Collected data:
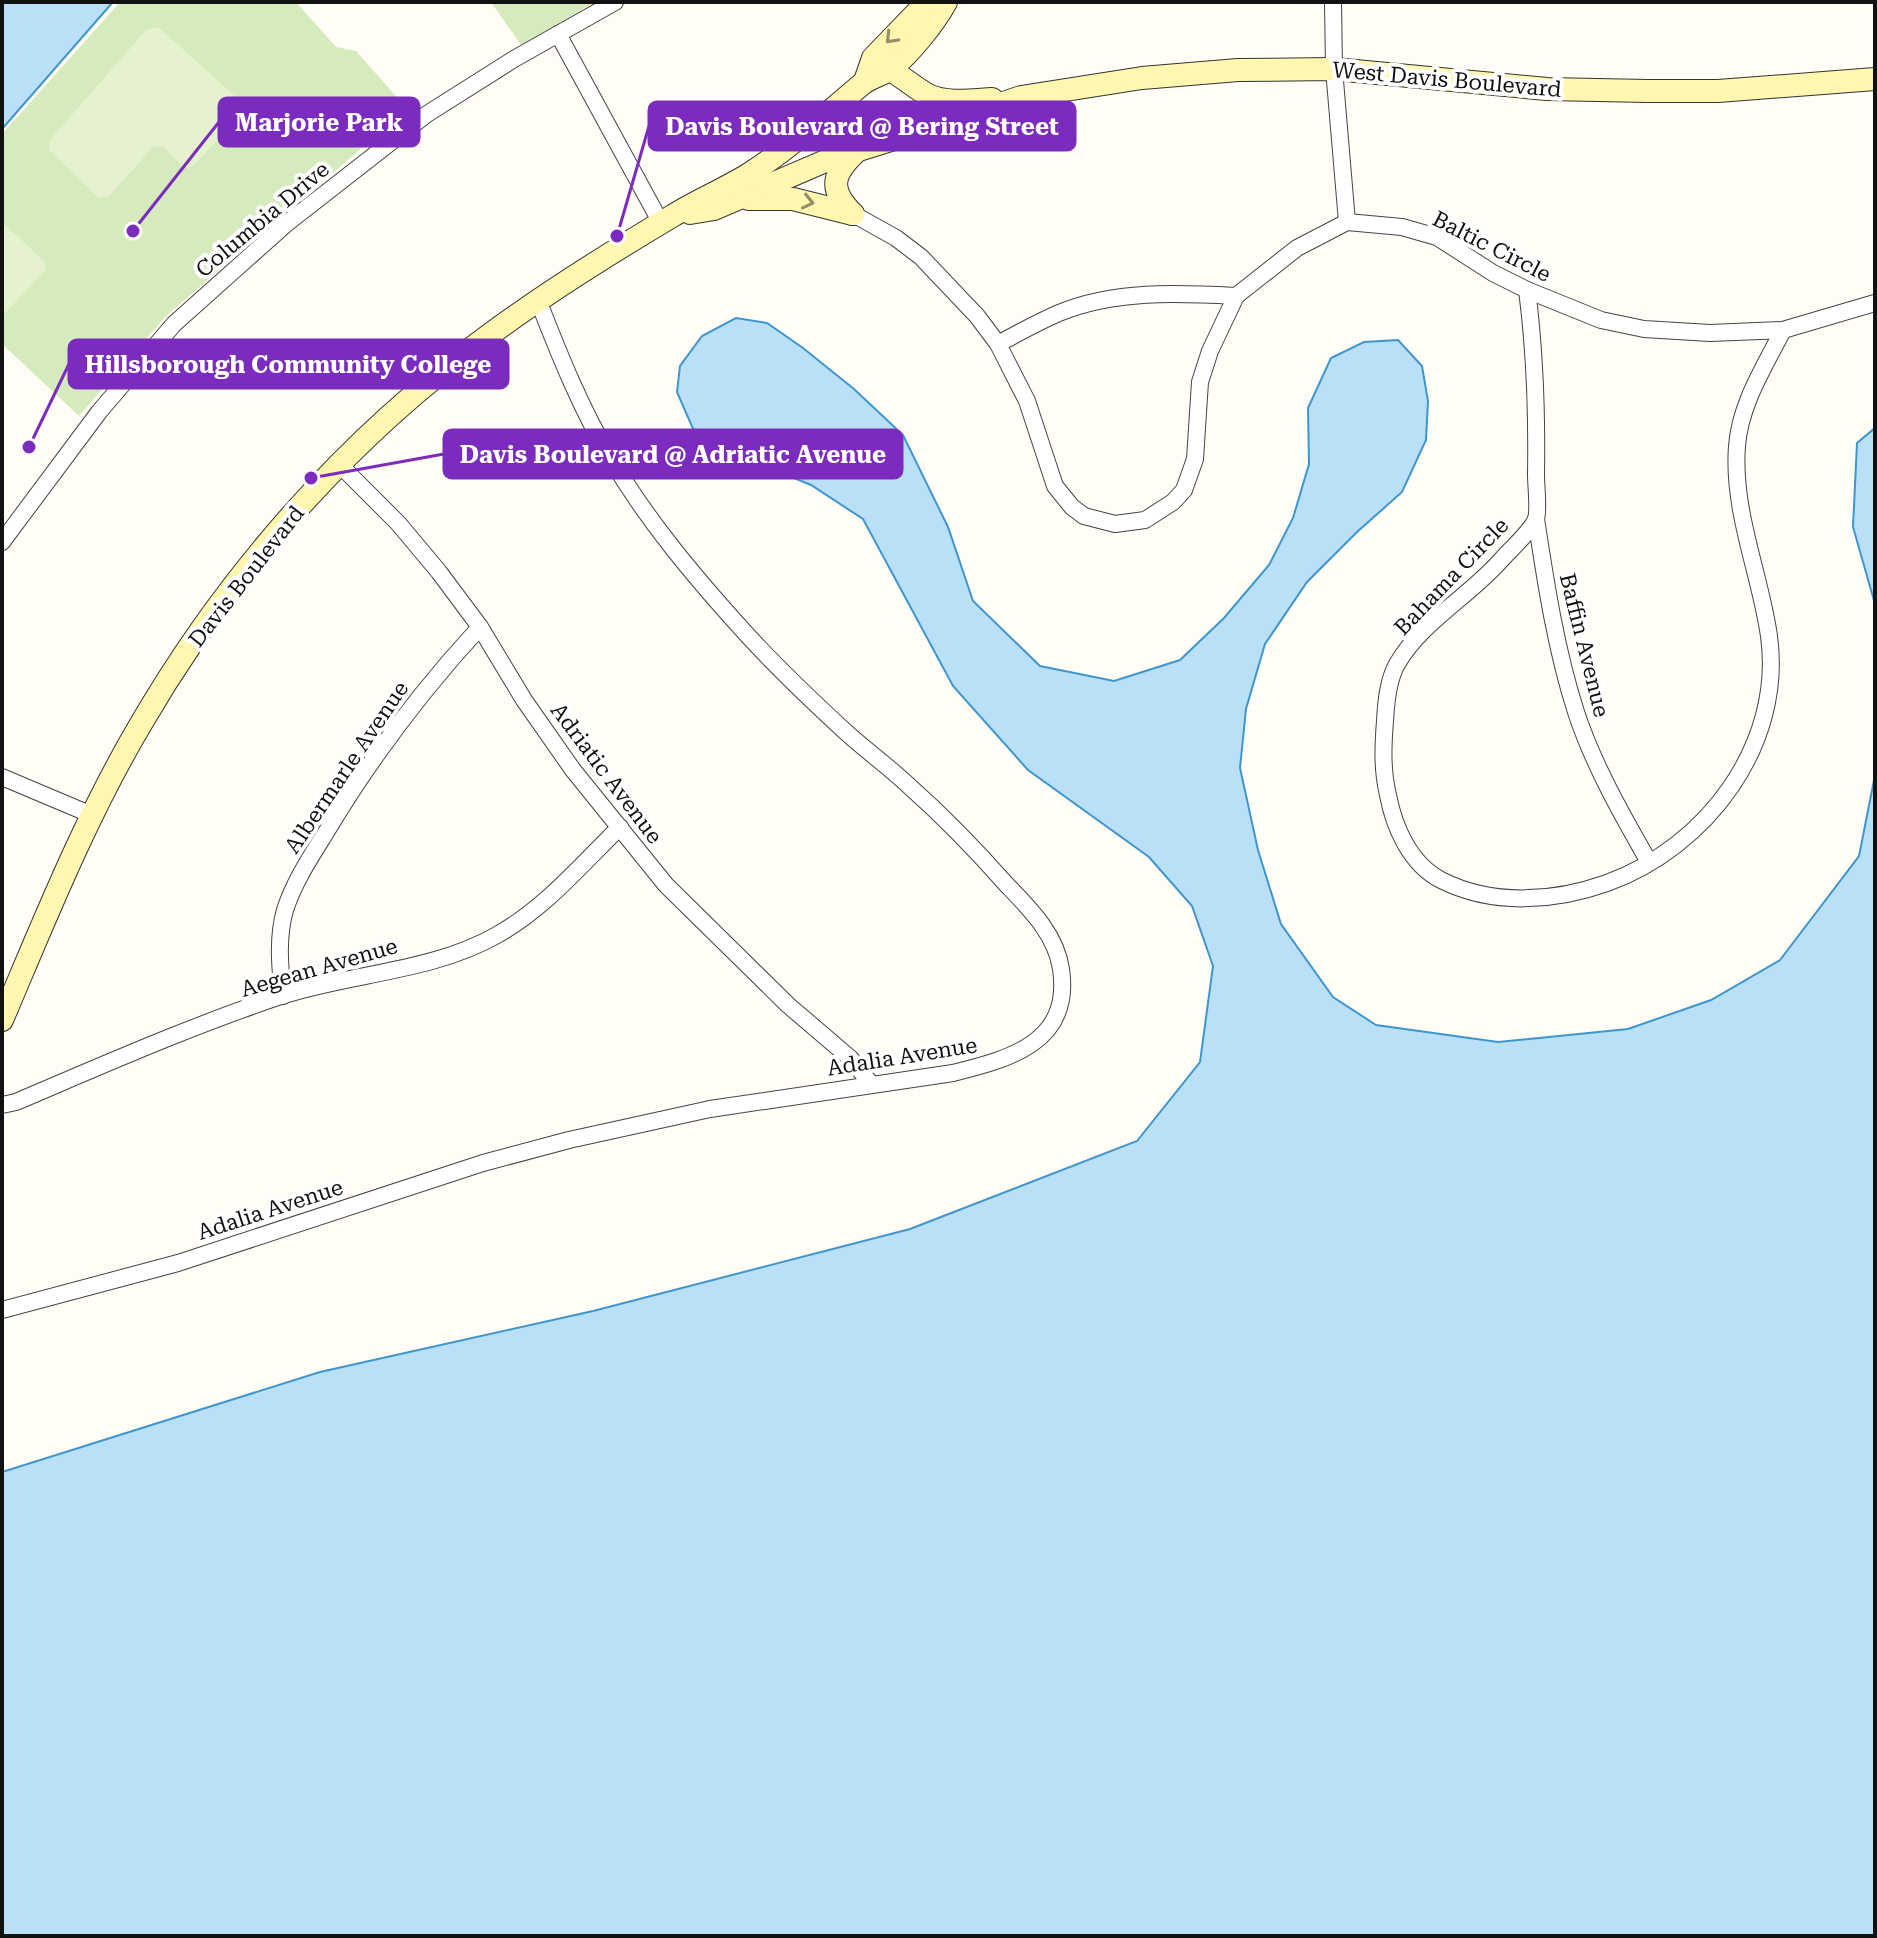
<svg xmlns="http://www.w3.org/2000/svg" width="1877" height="1938" font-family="'Roboto Serif',serif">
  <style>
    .green { fill: #d5ebbd }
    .pitch { fill: #e6f2cf }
    .water { fill: #b9e0f7; stroke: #3f96cf; stroke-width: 2 }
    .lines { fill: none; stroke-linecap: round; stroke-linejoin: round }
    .street-casing { stroke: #444; stroke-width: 18 }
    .secondary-casing { stroke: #333; stroke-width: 24 }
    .street { stroke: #fff; stroke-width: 16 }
    .secondary { stroke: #fff6b0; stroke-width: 22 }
    .oneway { stroke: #948f68 }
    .labels { text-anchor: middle; stroke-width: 8; stroke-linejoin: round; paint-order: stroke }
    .street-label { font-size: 22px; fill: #111; stroke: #fff }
    .leader { fill: none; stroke: #7b2cbf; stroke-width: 3 }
    .callout-dot { fill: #7b2cbf; stroke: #fff; stroke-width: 3 }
    .callout { fill: #7b2cbf; stroke: #7b2cbf; stroke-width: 3 }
    .callout-label { font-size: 24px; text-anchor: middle; font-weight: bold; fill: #fff }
  </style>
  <rect width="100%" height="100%" fill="#fffdf5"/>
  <g class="green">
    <path d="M 120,2 L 296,2 L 336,47 L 356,51 L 410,112 L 362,148 L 167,315 L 79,416 L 2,344 L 2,134 Z"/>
    <path d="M 491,2 L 595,2 L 521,45 Z"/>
  </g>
  <g class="pitch">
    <path d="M 158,27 L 244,104 L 243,114 L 192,167 L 183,167 L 163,146 L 154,146 L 108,197 L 99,198 L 50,151 L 49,141 L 147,29 Z"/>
    <path d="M 2,222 L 44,261 L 46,270 L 2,316 Z"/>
  </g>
  <g class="water">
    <path d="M 2,2 L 113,2 L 2,129 Z"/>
    <path d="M 736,318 L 767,323 L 803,348 L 854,389 L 903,435 L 948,527 L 973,601 L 1040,666 L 1114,681 L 1180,660 L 1224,618 L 1269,565 L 1293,518 L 1309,464 L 1308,408 L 1331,358 L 1364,342 L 1398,340 L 1422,366 L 1428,401 L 1426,440 L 1402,492 L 1357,532 L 1307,582 L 1265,644 L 1246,709 L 1240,768 L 1258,850 L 1281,924 L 1333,997 L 1376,1025 L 1498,1042 L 1628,1029 L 1711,1000 L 1780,960 L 1859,856 L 1875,775 L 1875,1936 L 2,1936 L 2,1472 L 320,1372 L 593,1311 L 910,1229 L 1137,1141 L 1200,1062 L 1213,966 L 1192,906 L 1149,857 L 1028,770 L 953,686 L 863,519 L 811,485 L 697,438 L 677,392 L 680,366 L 702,336 Z"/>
    <path d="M 1875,428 L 1875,604 L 1853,527 L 1857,443 Z"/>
  </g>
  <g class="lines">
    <g class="street-casing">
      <g id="street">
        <path d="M 1333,2 L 1334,69 L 1347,222"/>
        <path d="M 558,34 L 661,223"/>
        <path d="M 853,214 L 896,238 L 921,257 L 977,316 L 998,344 L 1027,401 L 1055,486 L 1072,507 L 1084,516 L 1115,524 L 1145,520 L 1173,502 L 1184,490 L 1195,459 L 1200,382 L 1210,351 L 1236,296 L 1297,248 L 1347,222 L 1402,227 L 1437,237 L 1493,273 L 1527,290 L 1601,320 L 1644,329 L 1710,333 L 1783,330 L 1875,303"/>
        <path d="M 1527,290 C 1535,352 1537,413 1536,475 C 1536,486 1539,510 1536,519 C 1532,530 1510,550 1502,559 C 1470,596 1422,621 1397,664 C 1388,680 1386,702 1385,721 C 1383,746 1382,770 1388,795 C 1394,827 1410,864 1441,880 C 1492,906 1554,902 1607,883 C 1707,847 1784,744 1769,636 C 1760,573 1732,511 1737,446 C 1740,404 1765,366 1783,330"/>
        <path d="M 998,344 C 1018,333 1038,322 1059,313 C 1115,290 1177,293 1236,296"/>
        <path d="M 339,464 L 398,523 L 439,572 L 480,627 L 524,700 L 573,770 L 666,885 L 788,1005 L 850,1058 L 871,1084"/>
        <path d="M 1536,519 C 1546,584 1556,650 1576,712 C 1593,764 1622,815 1649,862"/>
        <path d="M 2,542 L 99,412 L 174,324 L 286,224 L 427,114 L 514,59 L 615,2"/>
        <path d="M 2,777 L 92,815"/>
        <path d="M 283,996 C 280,967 277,938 285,910 C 294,882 310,858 325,834 C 369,760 422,690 480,627"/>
        <path d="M 2,1105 L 16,1102 C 103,1065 191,1026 281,996 C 351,973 432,972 497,935 C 545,908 581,865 620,827"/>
        <path d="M 2,1310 L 178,1263 L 483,1163 L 569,1140 L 710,1109 L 953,1073 C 1009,1059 1072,1043 1061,969 C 1056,934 1029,908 1006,884 C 975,849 943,816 908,785 C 889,767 867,751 848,734 C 811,700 774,665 740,627 C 693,575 647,520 611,459 C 581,409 559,354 538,300"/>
      </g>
    </g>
    <g class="secondary-casing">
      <g id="secondary">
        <path d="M 890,70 C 903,77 915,88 928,95 C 947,104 972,100 992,99"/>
        <path d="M 865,81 L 873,58 L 927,2"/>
        <path d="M 749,199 L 793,199 L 853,214"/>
        <path d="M 690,213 L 714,209 L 830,159 L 945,123 L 1021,97 L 1142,78 L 1238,70 L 1334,69 L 1547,89 L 1648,91 L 1718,91 L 1875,79"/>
        <path d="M 853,214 C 827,188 833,173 858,150"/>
        <path d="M 2,1020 C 45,919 86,816 142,722 C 229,573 348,438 488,336 C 547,292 610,253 674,215 C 698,200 725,189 749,174 C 790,148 824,116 861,85 C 870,77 883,75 892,68 C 911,52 934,24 946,2"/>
      </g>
    </g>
    <use href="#street" class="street"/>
    <use href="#secondary" class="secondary"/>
  </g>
  <defs><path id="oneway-chevron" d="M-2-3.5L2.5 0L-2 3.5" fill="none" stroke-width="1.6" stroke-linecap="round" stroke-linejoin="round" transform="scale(2)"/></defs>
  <g class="oneway">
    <use href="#oneway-chevron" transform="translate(891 38) rotate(134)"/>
    <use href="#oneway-chevron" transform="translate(808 202) rotate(13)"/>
  </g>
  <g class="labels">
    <g class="street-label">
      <text transform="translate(1447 79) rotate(5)" y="8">West Davis Boulevard</text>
      <text transform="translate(262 219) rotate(-40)" y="8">Columbia Drive</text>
      <text transform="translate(1492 246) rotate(27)" y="8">Baltic Circle</text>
      <text transform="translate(246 576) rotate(-52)" y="8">Davis Boulevard</text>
      <text transform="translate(1451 576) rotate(-46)" y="8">Bahama Circle</text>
      <text transform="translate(1585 645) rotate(76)" y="8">Baffin Avenue</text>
      <text transform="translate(346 767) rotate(-56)" y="8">Albermarle Avenue</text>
      <text transform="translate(607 773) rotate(53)" y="8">Adriatic Avenue</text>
      <text transform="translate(319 967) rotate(-16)" y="8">Aegean Avenue</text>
      <text transform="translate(902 1056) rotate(-9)" y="8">Adalia Avenue</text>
      <text transform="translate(270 1209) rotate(-18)" y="8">Adalia Avenue</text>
    </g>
  </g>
  <path class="leader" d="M133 231L219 122M617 236L649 126M29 447L69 364M311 478L444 454"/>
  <g class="callout-dot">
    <circle cx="133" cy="231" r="8"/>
    <circle cx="617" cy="236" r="8"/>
    <circle cx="29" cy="447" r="8"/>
    <circle cx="311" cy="478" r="8"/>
  </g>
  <g class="callout">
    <rect x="219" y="98" width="200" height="48" rx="8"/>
    <rect x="649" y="102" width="426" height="48" rx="8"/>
    <rect x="69" y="340" width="439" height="48" rx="8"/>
    <rect x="444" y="430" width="458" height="48" rx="8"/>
  </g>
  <g class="callout-label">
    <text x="319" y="131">Marjorie Park</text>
    <text x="862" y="135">Davis Boulevard @ Bering Street</text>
    <text x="288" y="373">Hillsborough Community College</text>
    <text x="673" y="463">Davis Boulevard @ Adriatic Avenue</text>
  </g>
  <rect width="1877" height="1938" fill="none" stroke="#111111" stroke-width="8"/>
</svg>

PROBLEM DESCRIPTION
The answer must consist of every line from the data that contains the word "lines".

WRITTEN ANSWER
    .lines { fill: none; stroke-linecap: round; stroke-linejoin: round }
  <g class="lines">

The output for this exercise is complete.